If a line in the entries below includes "none", show that line.

- Data supplied:
=== Section Start ===

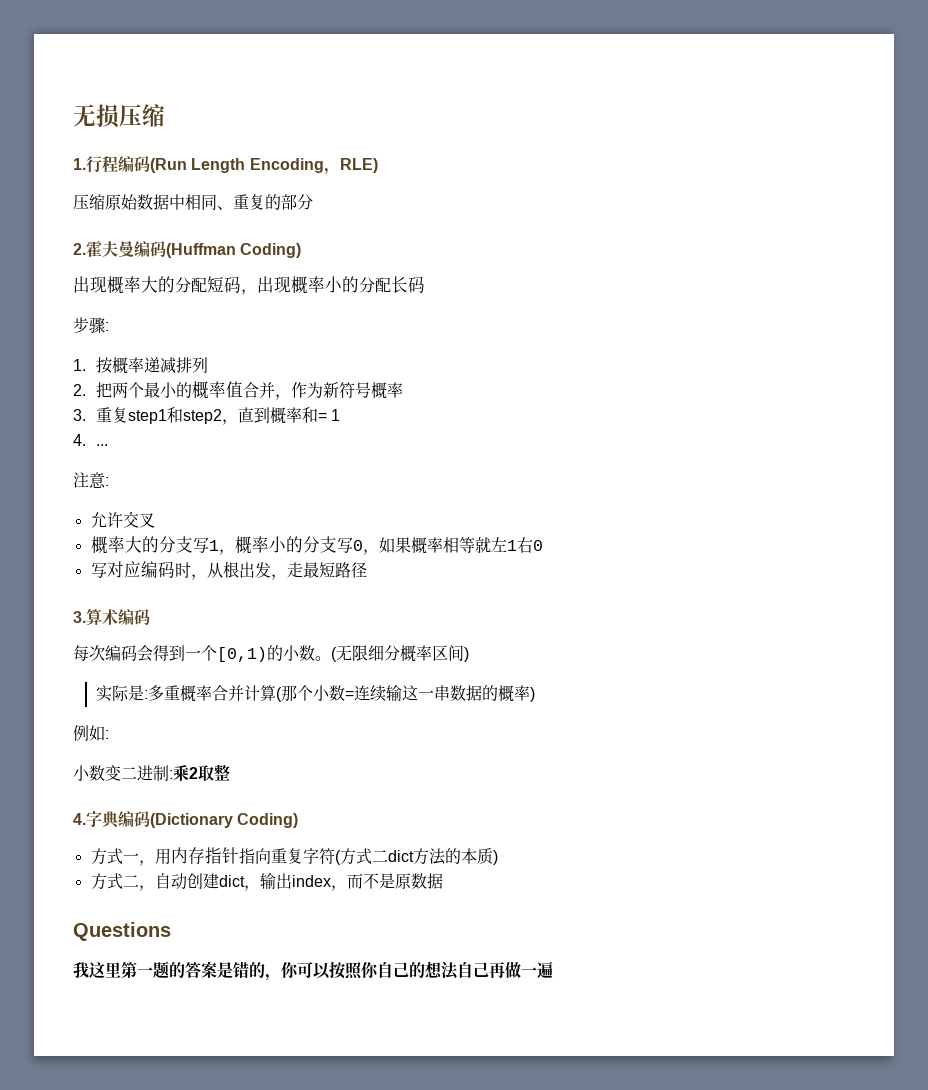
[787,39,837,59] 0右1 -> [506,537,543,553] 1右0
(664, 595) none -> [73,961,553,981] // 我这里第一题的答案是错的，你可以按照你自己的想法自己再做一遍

=== Section End ===
=== Section Start ===

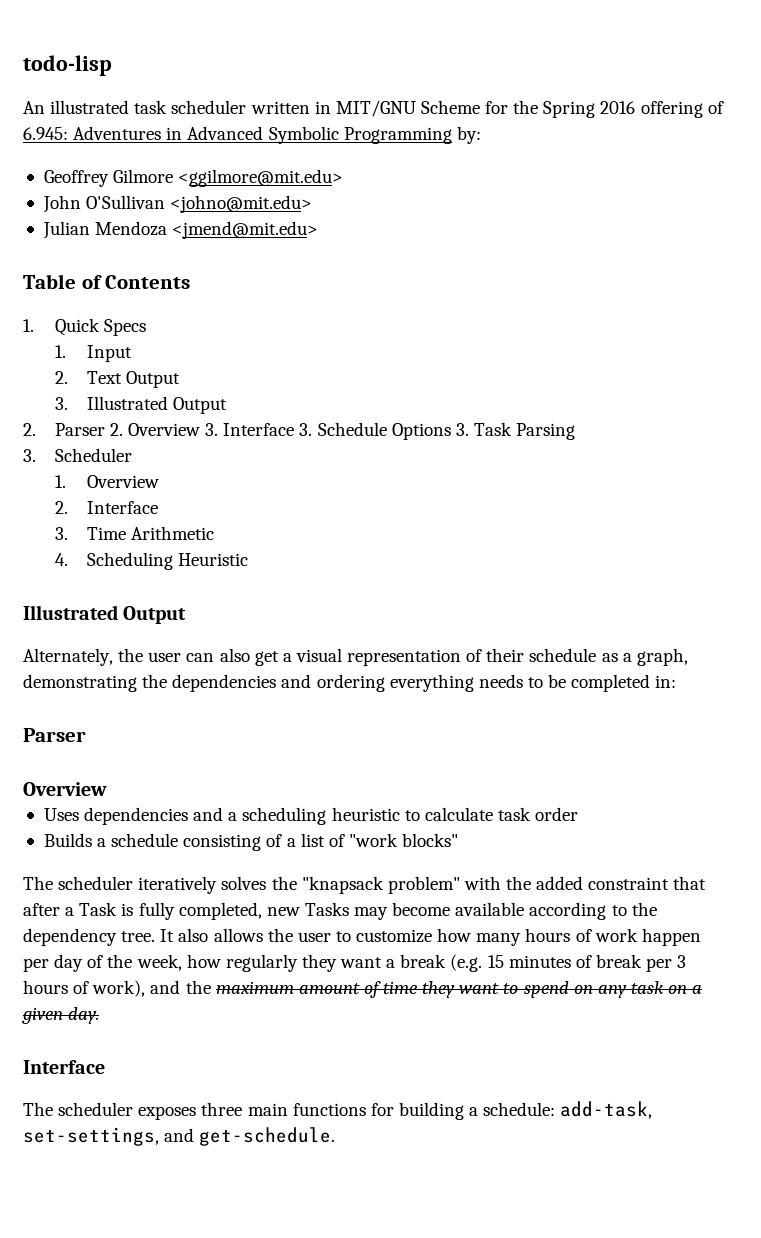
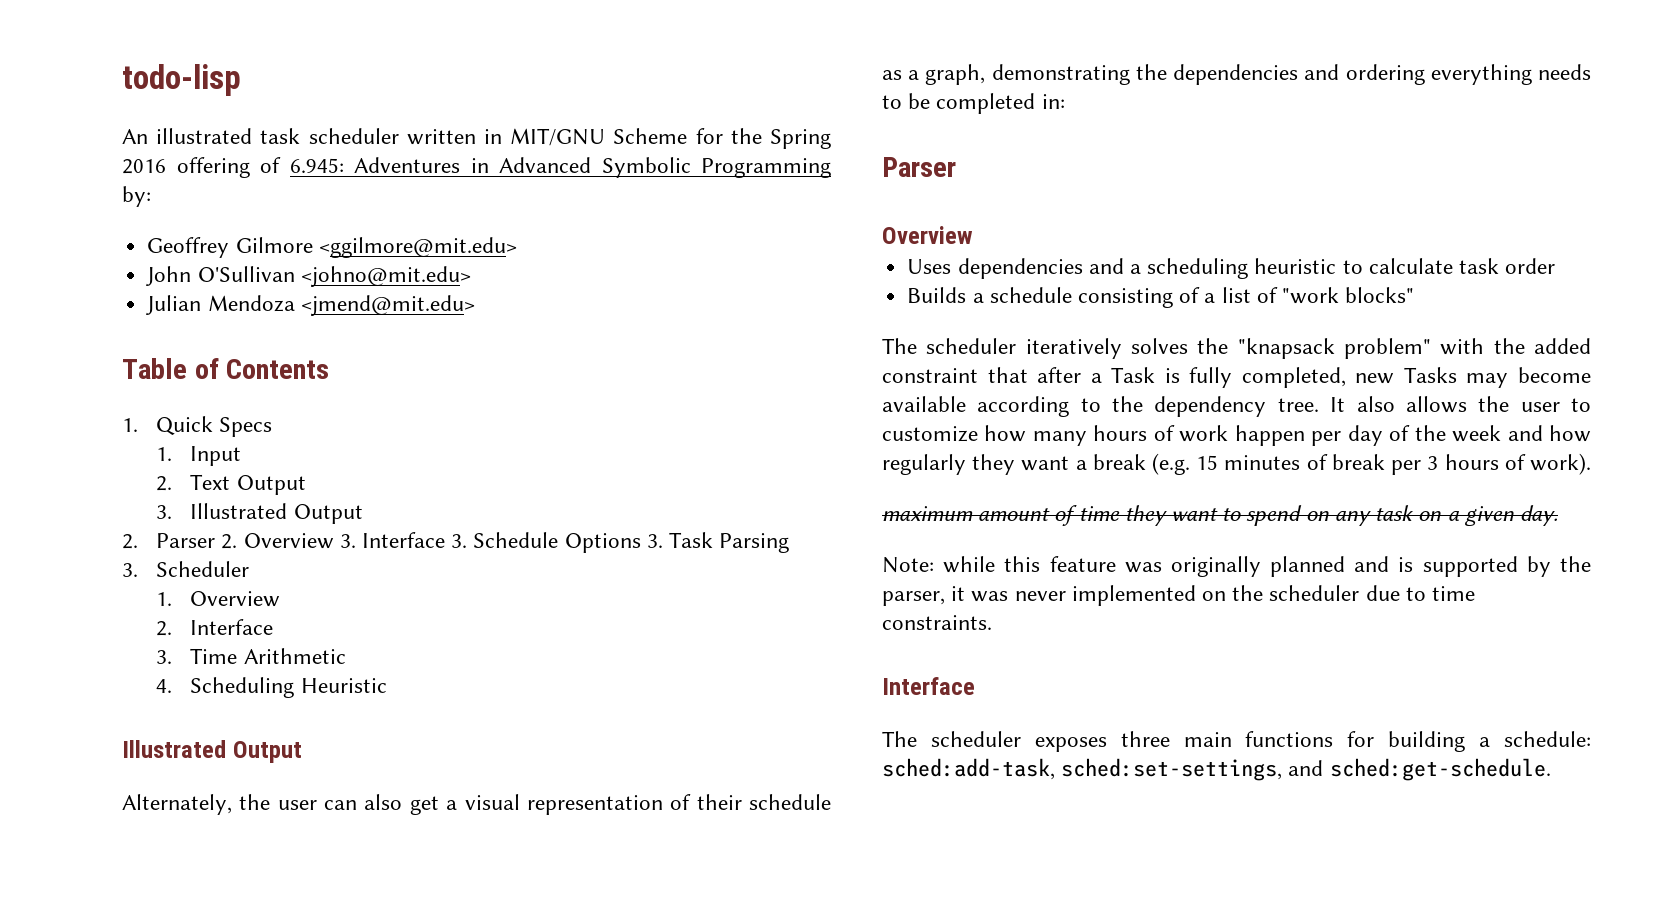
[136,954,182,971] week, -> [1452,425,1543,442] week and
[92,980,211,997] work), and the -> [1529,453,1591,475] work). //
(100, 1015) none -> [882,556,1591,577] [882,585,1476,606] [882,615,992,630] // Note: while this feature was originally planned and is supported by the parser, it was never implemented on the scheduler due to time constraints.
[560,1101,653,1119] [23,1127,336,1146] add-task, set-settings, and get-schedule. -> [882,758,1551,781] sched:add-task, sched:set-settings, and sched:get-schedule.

=== Section End ===

- Your response:
(664, 595) none -> [73,961,553,981] // 我这里第一题的答案是错的，你可以按照你自己的想法自己再做一遍
(100, 1015) none -> [882,556,1591,577] [882,585,1476,606] [882,615,992,630] // Note: while this feature was originally planned and is supported by the parser, it was never implemented on the scheduler due to time constraints.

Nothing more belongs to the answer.